WHAT TO WORK ON => Examine each line of the listing below. Copy those in which the string "built" appears.

Content starts

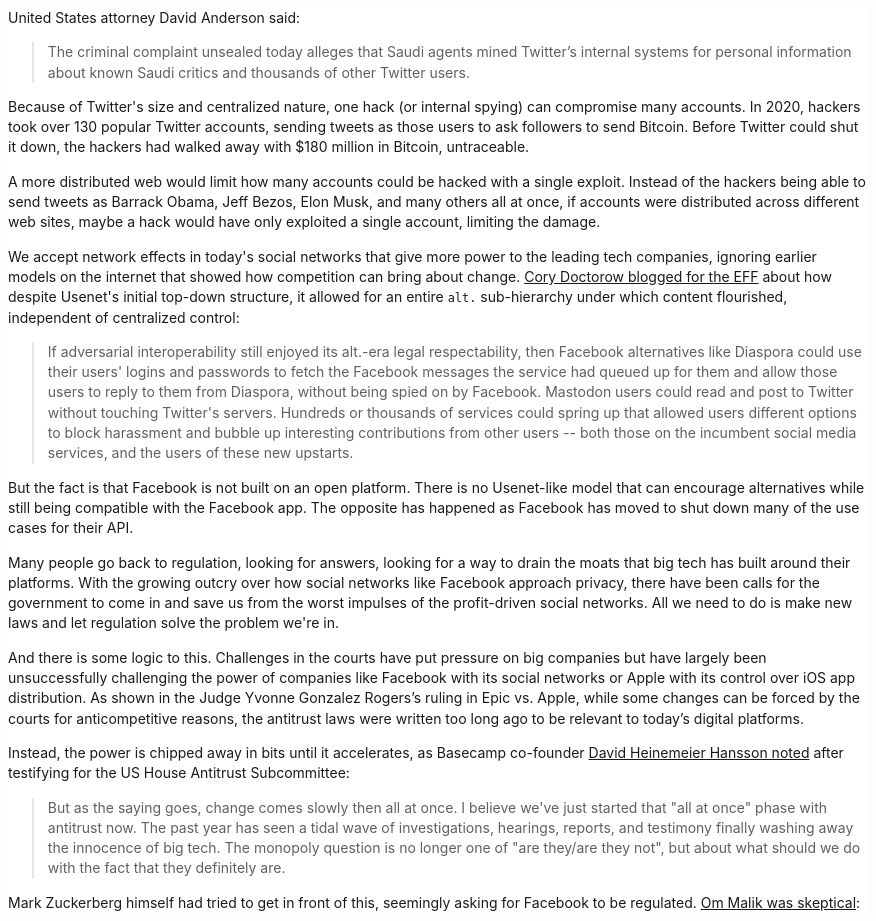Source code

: United States attorney David Anderson said:

> The criminal complaint unsealed today alleges that Saudi agents mined Twitter’s internal systems for personal information about known Saudi critics and thousands of other Twitter users.

Because of Twitter's size and centralized nature, one hack (or internal spying) can compromise many accounts. In 2020, hackers took over 130 popular Twitter accounts, sending tweets as those users to ask followers to send Bitcoin. Before Twitter could shut it down, the hackers had walked away with $180 million in Bitcoin, untraceable.

A more distributed web would limit how many accounts could be hacked with a single exploit. Instead of the hackers being able to send tweets as Barrack Obama, Jeff Bezos, Elon Musk, and many others all at once, if accounts were distributed across different web sites, maybe a hack would have only exploited a single account, limiting the damage.

We accept network effects in today's social networks that give more power to the leading tech companies, ignoring earlier models on the internet that showed how competition can bring about change. [Cory Doctorow blogged for the EFF][12] about how despite Usenet's initial top-down structure, it allowed for an entire `alt.` sub-hierarchy under which content flourished, independent of centralized control:

> If adversarial interoperability still enjoyed its alt.-era legal respectability, then Facebook alternatives like Diaspora could use their users' logins and passwords to fetch the Facebook messages the service had queued up for them and allow those users to reply to them from Diaspora, without being spied on by Facebook. Mastodon users could read and post to Twitter without touching Twitter's servers. Hundreds or thousands of services could spring up that allowed users different options to block harassment and bubble up interesting contributions from other users -- both those on the incumbent social media services, and the users of these new upstarts.

But the fact is that Facebook is not built on an open platform. There is no Usenet-like model that can encourage alternatives while still being compatible with the Facebook app. The opposite has happened as Facebook has moved to shut down many of the use cases for their API.

Many people go back to regulation, looking for answers, looking for a way to drain the moats that big tech has built around their platforms. With the growing outcry over how social networks like Facebook approach privacy, there have been calls for the government to come in and save us from the worst impulses of the profit-driven social networks. All we need to do is make new laws and let regulation solve the problem we're in.

And there is some logic to this. Challenges in the courts have put pressure on big companies but have largely been unsuccessfully challenging the power of companies like Facebook with its social networks or Apple with its control over iOS app distribution. As shown in the Judge Yvonne Gonzalez Rogers’s ruling in Epic vs. Apple, while some changes can be forced by the courts for anticompetitive reasons, the antitrust laws were written too long ago to be relevant to today’s digital platforms.

Instead, the power is chipped away in bits until it accelerates, as Basecamp co-founder [David Heinemeier Hansson noted][13] after testifying for the US House Antitrust Subcommittee:

> But as the saying goes, change comes slowly then all at once. I believe we've just started that "all at once" phase with antitrust now. The past year has seen a tidal wave of investigations, hearings, reports, and testimony finally washing away the innocence of big tech. The monopoly question is no longer one of "are they/are they not", but about what should we do with the fact that they definitely are.

Mark Zuckerberg himself had tried to get in front of this, seemingly asking for Facebook to be regulated. [Om Malik was skeptical][14]:


[1]:	https://twitter.com/scottros/status/1216077123305144320
[2]:	https://www.nytimes.com/2021/10/04/technology/facebook-files.html
[3]:	https://www.theguardian.com/commentisfree/2022/feb/24/ive-been-waiting-15-years-for-facebook-to-die-im-more-hopeful-than-ever
[4]:	https://www.socialmediatoday.com/news/facebook-loses-a-million-daily-active-users-posts-big-revenue-result-for-f/618224/
[5]:	https://www.nytimes.com/2018/11/14/technology/facebook-data-russia-election-racism.html
[6]:	https://www.washingtonpost.com/technology/2018/11/14/quitting-instagram-shes-one-millions-disillusioned-with-social-media-she-also-helped-create-it/
[7]:	https://stratechery.com/2018/facebooks-motivations/
[8]:	https://stratechery.com/2019/tech-and-liberty/
[9]:	https://inessential.com/2019/10/29/you_choose
[10]:	https://techcrunch.com/2023/07/05/adam-mosseri-says-metas-threads-app-wont-have-activitypub-support-at-launch/
[11]:	https://www.washingtonpost.com/national-security/former-twitter-employees-charged-with-spying-for-saudi-arabia-by-digging-into-the-accounts-of-kingdom-critics/2019/11/06/2e9593da-00a0-11ea-8bab-0fc209e065a8_story.html
[12]:	https://www.eff.org/deeplinks/2019/11/altinteroperabilityadversarial
[13]:	https://world.hey.com/dhh/antitrust-comes-slowly-then-all-at-once-5f5eb129
[14]:	https://om.co/2019/05/07/which-is-it-big-tobacco-or-big-oil/
[15]:	https://www.theverge.com/2019/7/12/20692524/facebook-five-billion-ftc-fine-embarrassing-joke
[16]:	https://alistapart.com/article/nothing-fails-like-success/
[17]:	https://werd.io/2019/fixing-the-financial-dilemma-at-the-heart-of-our-broken
[18]:	https://write.as/matt/alternative-to-social-media
[19]:	https://stratechery.com/2019/a-regulatory-framework-for-the-internet/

Content ends

WRITTEN SOLUTION =>
But the fact is that Facebook is not built on an open platform. There is no Usenet-like model that can encourage alternatives while still being compatible with the Facebook app. The opposite has happened as Facebook has moved to shut down many of the use cases for their API.
Many people go back to regulation, looking for answers, looking for a way to drain the moats that big tech has built around their platforms. With the growing outcry over how social networks like Facebook approach privacy, there have been calls for the government to come in and save us from the worst impulses of the profit-driven social networks. All we need to do is make new laws and let regulation solve the problem we're in.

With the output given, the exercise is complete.